Pakistan: Quetta bombing at busy market leaves 84 dead

KARACHI, Pakistan— At least 84 people have died after a bomb exploded in a busy market in the Shiite-dominated town of Hazara in Pakistan's Balouchistan province. The attack has raised suspicions and public anger towards the Pakistani government, who many fear are incapable of protecting the country's Shiites.

According to Reuters, a water tanker sealed with 800 kilograms of explosives was placed near a building close to the market. It was detonated remotely, ripping through the Hazara town market as mothers and children were doing their weekly shopping.

A senior security official in the area said that the death toll was only expected to rise as 20 additional people were critically injured in the attack. The police chief also expressed fears that people were trapped under cement blocks from the buildings that collapsed during the attack.

Hazara town is an area dominated by Hazara Shiites on the outskirts of Quetta, the provincial capital.

Laskhar e Jhangvi, a banned terrorist organization that targets Pakistan's Shiite population, has taken responsibility for the bombing. LeJ also carried out an attack against Hazara Shiites in Quetta last month, killing 92 people at a snooker club.

Yesterday's attack has deepened suspicions among Pakistan's Shiite Muslims that Pakistan's intelligence agencies are turning a blind eye to the attacks.

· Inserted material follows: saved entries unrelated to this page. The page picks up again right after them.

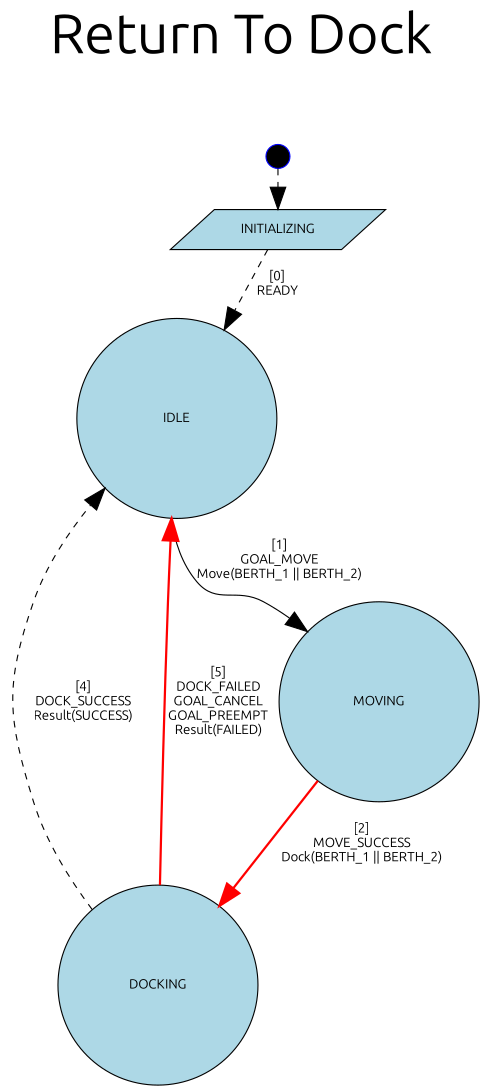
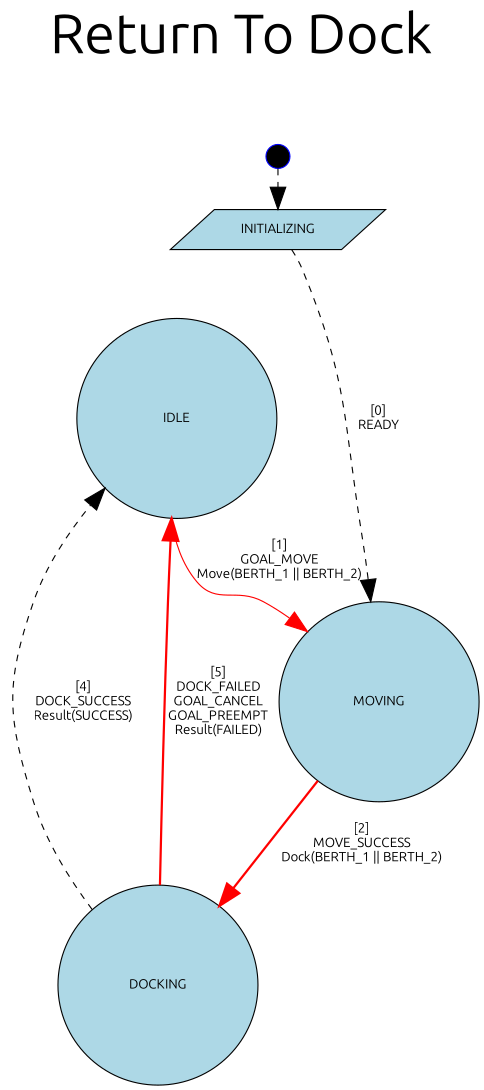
  digraph {
    fontname=Ubuntu
    fontsize=50
    label="Return To Dock\n"
    labelloc=t
    node [color=black fillcolor=lightblue fontname=Ubuntu fontsize=12 shape=circle style=filled]
    edge [arrowsize=2 color=black fontname=Ubuntu fontsize=12 style=dashed weight=2.]
    INITIALIZING [shape=parallelogram width=2.5]
    IDLE [width=2.5]
    MOVING [width=2.5]
    DOCKING [width=2.5]
    start [color=blue fillcolor=black shape=point width=0.3]
-   INITIALIZING -> IDLE [label="[0]\nREADY"]
-   IDLE -> MOVING [label="[1]\nGOAL_MOVE\nMove(BERTH_1 || BERTH_2)" style=solid]
+   INITIALIZING -> MOVING [label="[0]\nREADY"]
+   IDLE -> MOVING [color=red label="[1]\nGOAL_MOVE\nMove(BERTH_1 || BERTH_2)" style=solid]
    MOVING -> DOCKING [color=red label="[2]\nMOVE_SUCCESS\nDock(BERTH_1 || BERTH_2)" style=bold]
    DOCKING -> IDLE [label="[4]\nDOCK_SUCCESS\nResult(SUCCESS)"]
    DOCKING -> IDLE [color=red label="[5]\nDOCK_FAILED\nGOAL_CANCEL\nGOAL_PREEMPT\nResult(FAILED)" style=bold]
    start -> INITIALIZING [color=""]
  }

Critics of the current government, which is expected to dissolve at the end of the month, argue that groups such as LeJ were supported implicitly by the government, who needed their aid in fighting Indian forces in Kashmir. Now the intelligence forces are unable to control them.

“The terrorist attack on the Hazara Shia community in Quetta is a failure of the intelligence and security forces,” said Nawab Zulfiqar Ali Magsi, governor of Balochistan province.

He told Pakistani TV station, GEO news, that the intelligence forces were either "too scared or too clueless" to protect the country's Shiites.